Returns the next number of iterations that a dynesty call will use and the total number of iterations that have been performed so far.

This is used so that the iterations_per_update input leads to on-the-fly output of dynesty results.

It also ensures dynesty does not perform more samples than the n_like_max input variable.

Parameters:

search_internal – The Dynesty sampler (static or dynamic) which is run and performs nested sampling.

Return type:

Tuple[int, int]

Returns:

The next number of iterations that a dynesty run sampling will perform and the total number of iterations
it has performed so far.

output_search_internal(search_internal)[source]#

Output the sampler results to hard-disk in their internal format.

The multiprocessing Pool object cannot be pickled and thus the sampler cannot be saved to hard-disk. This function therefore extracts the necessary information from the sampler and saves it to hard-disk.
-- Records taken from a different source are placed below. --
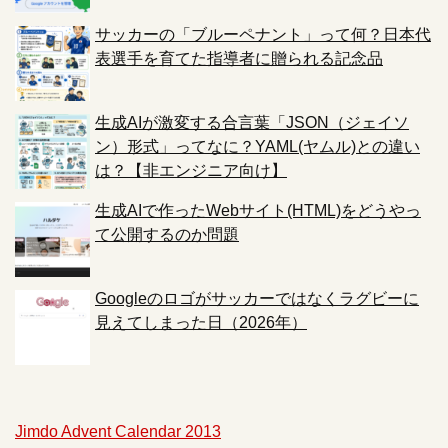
サッカーの「ブルーペナント」って何？日本代
表選手を育てた指導者に贈られる記念品
生成AIが激変する合言葉「JSON（ジェイソ
ン）形式」ってなに？YAML(ヤムル)との違い
は？【非エンジニア向け】
生成AIで作ったWebサイト(HTML)をどうやっ
て公開するのか問題
Googleのロゴがサッカーではなくラグビーに
見えてしまった日（2026年）
Jimdo Advent Calendar 2013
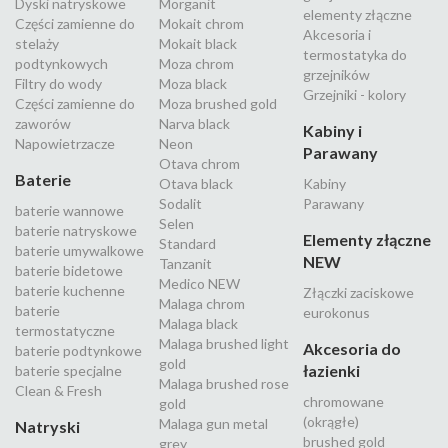
Dyski natryskowe
Morganit
elementy złączne
Części zamienne do
Mokait chrom
Akcesoria i
stelaży
Mokait black
termostatyka do
podtynkowych
Moza chrom
grzejników
Filtry do wody
Moza black
Grzejniki - kolory
Części zamienne do
Moza brushed gold
zaworów
Narva black
Kabiny i
Napowietrzacze
Neon
Parawany
Otava chrom
Baterie
Otava black
Kabiny
Sodalit
Parawany
baterie wannowe
Selen
baterie natryskowe
Elementy złączne
Standard
baterie umywalkowe
NEW
Tanzanit
baterie bidetowe
Medico NEW
baterie kuchenne
Złączki zaciskowe
Malaga chrom
baterie
eurokonus
Malaga black
termostatyczne
Malaga brushed light
Akcesoria do
baterie podtynkowe
gold
łazienki
baterie specjalne
Malaga brushed rose
Clean & Fresh
chromowane
gold
(okrągłe)
Malaga gun metal
Natryski
brushed gold
grey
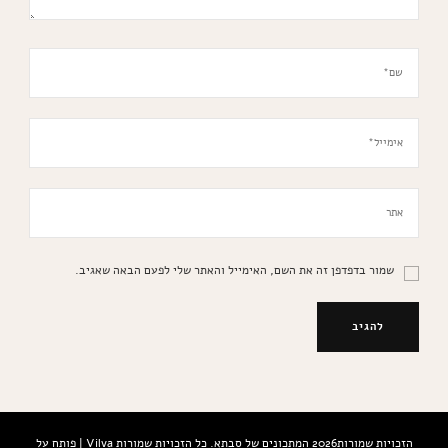
שמור בדפדפן זה את השם, האימייל והאתר שלי לפעם הבאה שאגיב.
הזכויות שמורות2026
המתכונים של סבתא
. כל הזכויות שמורות
Vilva | פותח על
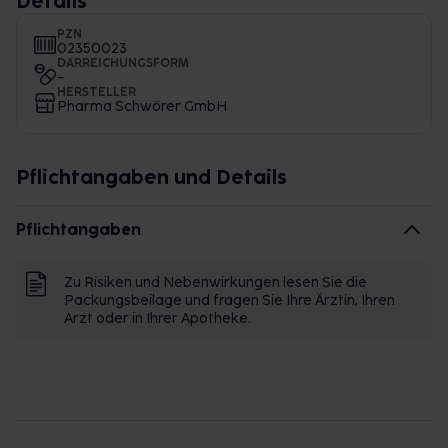
Details
PZN
02350023
DARREICHUNGSFORM
-
HERSTELLER
Pharma Schwörer GmbH
Pflichtangaben und Details
Pflichtangaben
Zu Risiken und Nebenwirkungen lesen Sie die
Packungsbeilage und fragen Sie Ihre Ärztin, Ihren
Arzt oder in Ihrer Apotheke.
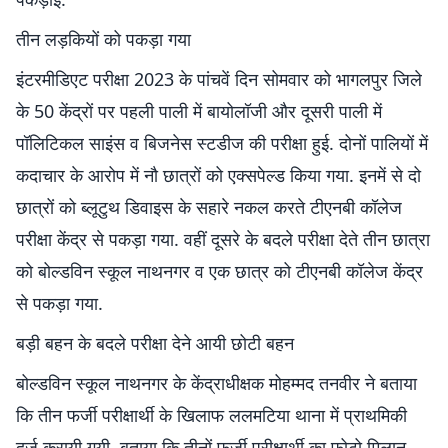
तीन लड़कियों को पकड़ा गया
इंटरमीडिएट परीक्षा 2023 के पांचवें दिन सोमवार को भागलपुर जिले
के 50 केंद्रों पर पहली पाली में बायोलॉजी और दूसरी पाली में
पॉलिटिकल साइंस व बिजनेस स्टडीज की परीक्षा हुई. दोनों पालियों में
कदाचार के आरोप में नौ छात्रों को एक्सपेल्ड किया गया. इनमें से दो
छात्रों को ब्लूटुथ डिवाइस के सहारे नकल करते टीएनबी कॉलेज
परीक्षा केंद्र से पकड़ा गया. वहीं दूसरे के बदले परीक्षा देते तीन छात्रा
को बोल्डविन स्कूल नाथनगर व एक छात्र को टीएनबी कॉलेज केंद्र
से पकड़ा गया.
बड़ी बहन के बदले परीक्षा देने आयी छोटी बहन
बोल्डविन स्कूल नाथनगर के केंद्राधीक्षक मोहम्मद तनवीर ने बताया
कि तीन फर्जी परीक्षार्थी के खिलाफ ललमटिया थाना में प्राथमिकी
दर्ज करायी गयी. बताया कि तीनों फर्जी परीक्षार्थी का फोटो मिलान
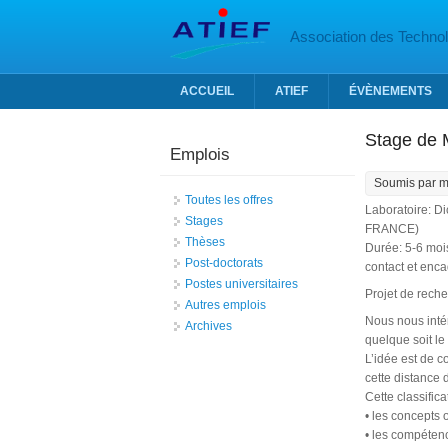
Aller au contenu principal
Association des Technolo
ACCUEIL
ATIEF
ÉVÈNEMENTS
Stage de M
Emplois
Soumis par
m
Toutes les offres
Laboratoire: 
Stages
FRANCE)
Thèses
Durée: 5-6 moi
Post-doctorats
contact et enc
Postes universitaires
Projet de reche
Autres emplois
Nous nous inté
Archives
quelque soit le
L’idée est de c
cette distance 
Cette classific
• les concepts 
• les compétenc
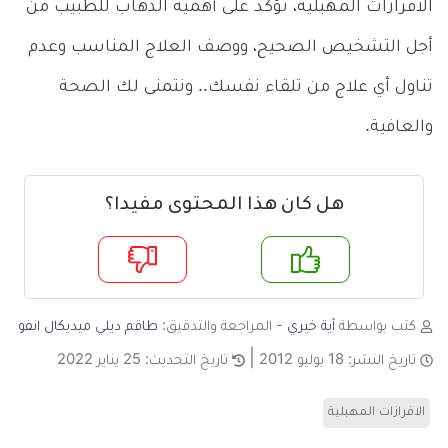
الافرازات المهبلية، نؤكد على أهمية الذهاب للطبيب من
أجل التشخيص الصحيح، ووصف العلاج المناسب وعدم
تناول أي علاج من تلقاء نفسك.. ونتمنى لك الصحة
والعافية.
هل كان هذا المحتوى مفيدا؟
م
لا
كتب بواسطة
آية خيري
- المراجعة والتدقيق:
طاقم ديلي ميديكال انفو
تاريخ النشر:
18 يوليو 2012
تاريخ التحديث:
25 يناير 2022
الافرازات المهبلية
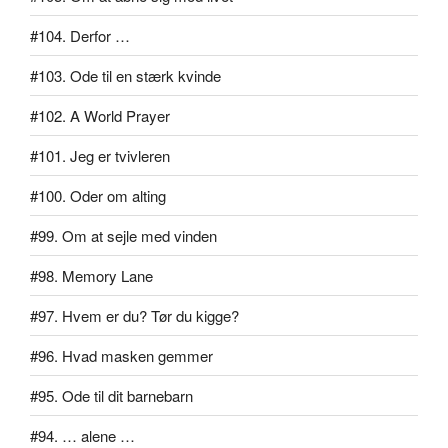
#104. Derfor …
#103. Ode til en stærk kvinde
#102. A World Prayer
#101. Jeg er tvivleren
#100. Oder om alting
#99. Om at sejle med vinden
#98. Memory Lane
#97. Hvem er du? Tør du kigge?
#96. Hvad masken gemmer
#95. Ode til dit barnebarn
#94. … alene …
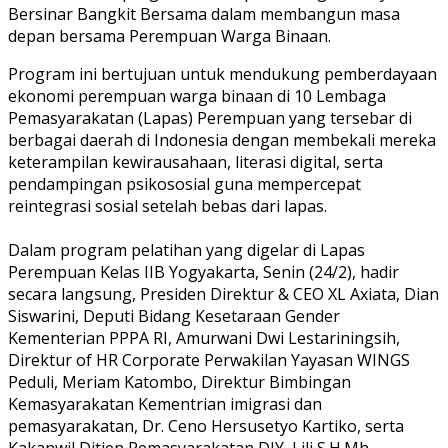
Bersinar Bangkit Bersama dalam membangun masa
depan bersama Perempuan Warga Binaan.
Program ini bertujuan untuk mendukung pemberdayaan
ekonomi perempuan warga binaan di 10 Lembaga
Pemasyarakatan (Lapas) Perempuan yang tersebar di
berbagai daerah di Indonesia dengan membekali mereka
keterampilan kewirausahaan, literasi digital, serta
pendampingan psikososial guna mempercepat
reintegrasi sosial setelah bebas dari lapas.
Dalam program pelatihan yang digelar di Lapas
Perempuan Kelas IIB Yogyakarta, Senin (24/2), hadir
secara langsung, Presiden Direktur & CEO XL Axiata, Dian
Siswarini, Deputi Bidang Kesetaraan Gender
Kementerian PPPA RI, Amurwani Dwi Lestariningsih,
Direktur of HR Corporate Perwakilan Yayasan WINGS
Peduli, Meriam Katombo, Direktur Bimbingan
Kemasyarakatan Kementrian imigrasi dan
pemasyarakatan, Dr. Ceno Hersusetyo Kartiko, serta
Kakanwil Ditjen Pemasyarakatan DIY, Lili S.H.Mh.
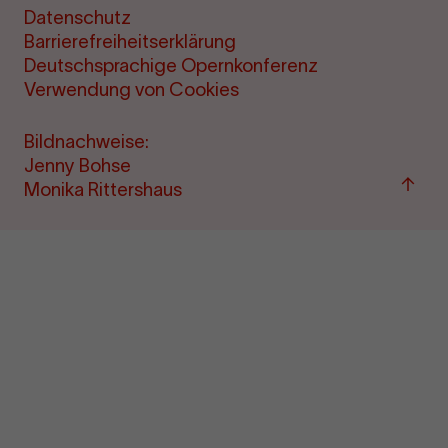
Datenschutz
Barrierefreiheitserklärung
Deutschsprachige Opernkonferenz
Verwendung von Cookies
Bildnachweise:
Jenny Bohse
Zu
Monika Rittershaus
"Term
&amp
Ticke
sprin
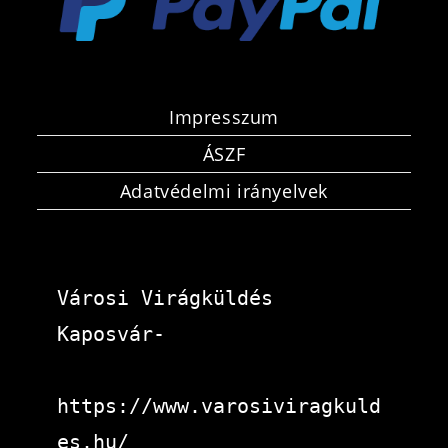
Impresszum
ÁSZF
Adatvédelmi irányelvek
Városi Virágküldés 
Kaposvár-
https://www.varosiviragkuld
es.hu/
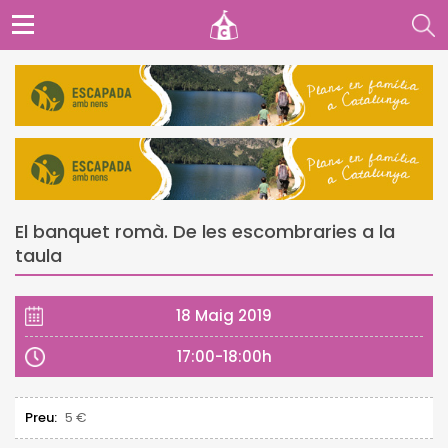
El banquet romà. De les escombraries a la
taula
18 Maig 2019
17:00-18:00h
Preu:
5 €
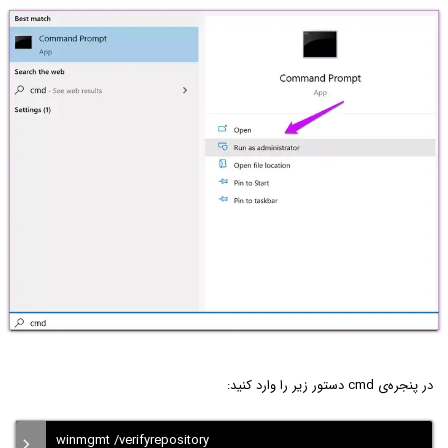
در پنجره‌ی cmd دستور زیر را وارد کنید:
winmgmt /verifyrepository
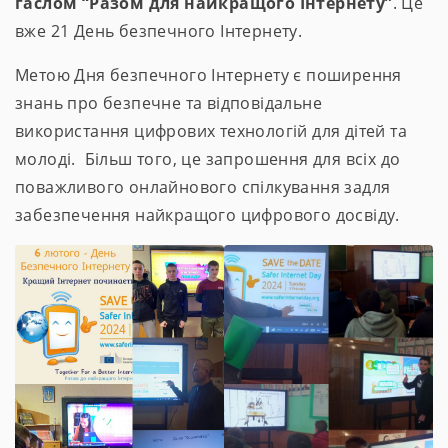
гаслом “Разом для найкращого Інтернету”
. Це
вже 21 День безпечного Інтернету.
Метою Дня безпечного Інтернету є поширення
знань про безпечне та відповідальне
використання цифрових технологій для дітей та
молоді. Більш того, це запрошення для всіх до
поважливого онлайнового спілкування задля
забезпечення найкращого цифрового досвіду.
Parameters:: sampler – The nautilus sampler object containing the results of the model-fit.

samples_via_internal_from(model, search_internal=None)[source]#

Returns a Samples object from the ultranest internal results.

The samples contain all information on the parameter space sampling (e.g. the parameters, log likelihoods, etc.).

The internal search results are converted from the native format used by the search to lists of values (e.g. parameter_lists, log_likelihood_list).

Parameters:: model (AbstractPriorModel) – Maps input vectors of unit parameter values to physical values and model instances via priors.

config_dict_test_mode_from(config_dict)[source]#

Returns a configuration dictionary for test mode meaning that the sampler terminates as quickly as possible.

Entries which set the total number of samples of the sampler (e.g. maximum calls, maximum likelihood evaluations) are reduced to low values meaning it terminates nearly immediately.

Parameters:

config_dict (Dict) – The original configuration dictionary for this sampler which includes entries controlling how fast the sampler terminates.

Return type:

Dict

Returns:

A configuration dictionary where settings which control the sampler’s number of samples are reduced so it
terminates as quickly as possible.